## [Görev A]
Okuma metnine göre dedenin gözünün daima yaşlı olduğu durumların hepsini sıralayın.
## [Görev B]
Okuma metninde "Dedem çok prensipli, kibar" sözlerinin geçtiği yerden başlayıp "tavsiyeleriniz neler olur?" sözlerinden sonra biten bölümü olduğu gibi yeniden yazın.

## [Okuma metni]
-- -- --

Dedem çok prensipli, kibar ve nazik bir yaratılışa sahip, hak hukuka son derece dikkatli, ileri görüşlü, kimsenin arkasından konuşmayan, konuşulmasına müsaade etmeyen birisi idi. Biraz sert görünümlü olmakla birlikte çok yufka yürekli, namazda, duada, sohbet esnasında, günlük hayatta gözü daima yaşlı olurdu. Adına yapılan okulumuz Mustafa Büyükkaplan Hafız İmam Hatip Ortaokulu hayatta iken onu en çok mutlu edecek işlerin başında gelirdi, yetişse ne kadar memnun olurdu, bu hayratta hafızlarımızın yetişmesi, memleketimize ve ümmete faydalı olması onun ruhunu şad edecektir. Allah gani gani rahmet eylesin.

Peki sizin yeni nesillere hafızlık eğitimiyle ilgili önerileriniz, tavsiyeleriniz neler olur?

Öncecilikle yeni nesillere hafızlık yapmalarını ısrarla tavsiye ediyorum. Anne babalar olarak evlatlarımızı hafızlığa teşvik edelim. Hafızlığın kolay bir iş olmadığını biliyorum. Hafızlıkta, esasında öğrenci kadar hoca ve ailede büyük fedakârlıklar göstermelidir. Hafız İmam Hatip ortaokulları açılmıştır. Bu okullarda öğrenciler okulla birlikte hafızlıklarını da tamamlıyorlar. Klasik sisteme nazaran bu okullarda öğrenciler daha kolay ve hızlı bir şekilde hafızlıklarını bitiriyorlar. Ayrıca sene kayıpları da olmuyor ve bu okullar eğitim alanında da yüksek başarılar gösteriyorlar.

-- -- --

## [Verilen malzeme]
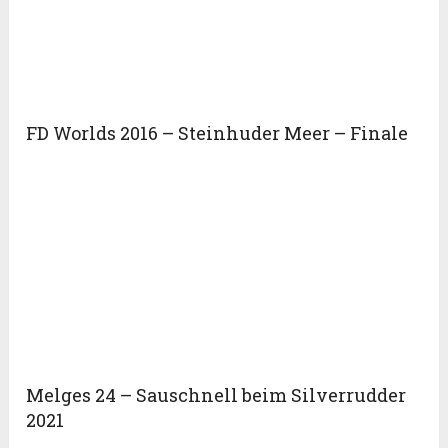
FD Worlds 2016 – Steinhuder Meer – Finale
Melges 24 – Sauschnell beim Silverrudder
2021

-- -- --

## [Çözüm A]
- namazda
- duada
- sohbet esnasında
- günlük hayatta

## [Çözüm B]
Dedem çok prensipli, kibar ve nazik bir yaratılışa sahip, hak hukuka son derece dikkatli, ileri görüşlü, kimsenin arkasından konuşmayan, konuşulmasına müsaade etmeyen birisi idi. Biraz sert görünümlü olmakla birlikte çok yufka yürekli, namazda, duada, sohbet esnasında, günlük hayatta gözü daima yaşlı olurdu. Adına yapılan okulumuz Mustafa Büyükkaplan Hafız İmam Hatip Ortaokulu hayatta iken onu en çok mutlu edecek işlerin başında gelirdi, yetişse ne kadar memnun olurdu, bu hayratta hafızlarımızın yetişmesi, memleketimize ve ümmete faydalı olması onun ruhunu şad edecektir. Allah gani gani rahmet eylesin.

Peki sizin yeni nesillere hafızlık eğitimiyle ilgili önerileriniz, tavsiyeleriniz neler olur?